Sure, you say, a $21-a-month manufacturing job might be an improvement, but why settle for such a small improvement? What if we just raised the garment factories’ initial wages a little, or mandated some basic worker protections? The problem is that any such measures add costs to employing workers there. Garment factories are a classic “footloose” global business; because they are relatively low-tech, and relatively labor-intensive, they look very hard at the price of employing a worker … and if the price is not low enough, they keep looking. Manufacturers might well take a chance on Africa only if the wage differential were quite high. Otherwise why uproot the operations in Bangladesh that pay workers $67 a month?
This is not an argument for permanent low wages. It is an argument for some improvement for African workers, as a step toward many bigger improvements. The hope is that Africa would eventually experience what we’ve seen in Japan, South Korea and now China: As the economy develops, garment factories will move on from country to country, until every country has industrialized to the point where no one in the world is working for $21 a month.
These jobs aren’t great on any absolute scale, but compared to local alternatives, they provide an above-average standard of living. The richer Africa gets, the more its citizens’ wages will rise — and the more its citizens will be able to invest in things like a cleaner environment, more years of education for their children, better worker protections and more leisure, just as workers have done in the west.

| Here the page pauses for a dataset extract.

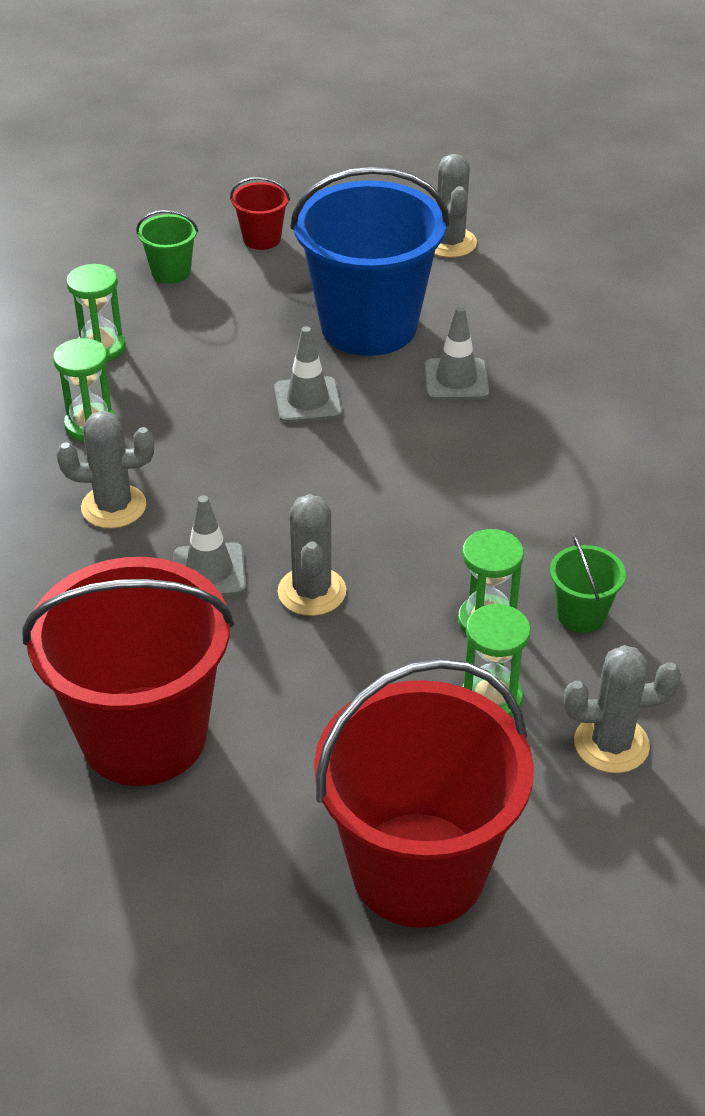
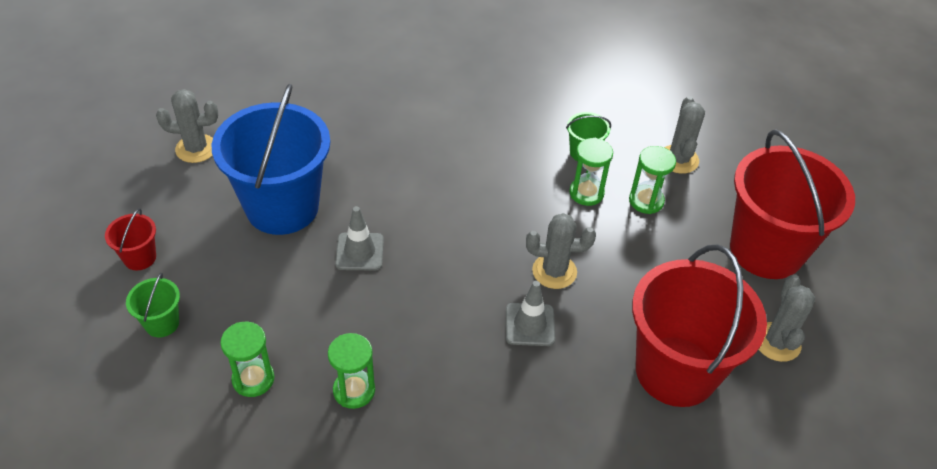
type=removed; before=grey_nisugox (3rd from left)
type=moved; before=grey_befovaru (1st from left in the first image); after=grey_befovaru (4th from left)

Of course, not all the Chinese garment workers would necessarily agree that this movement is beneficial, any more than American garment workers were pleased to hear that everyone was getting richer in China. But this process does have a natural stopping point, and that’s when Africa industrializes. If Africa can manage the same kind of growth that Asia has managed in the last 70 years, then eventually we can look forward to a much more equal and much more wealthy world. That’s obviously not the only possible future, but it’s one possible future. Definitely the one to push toward.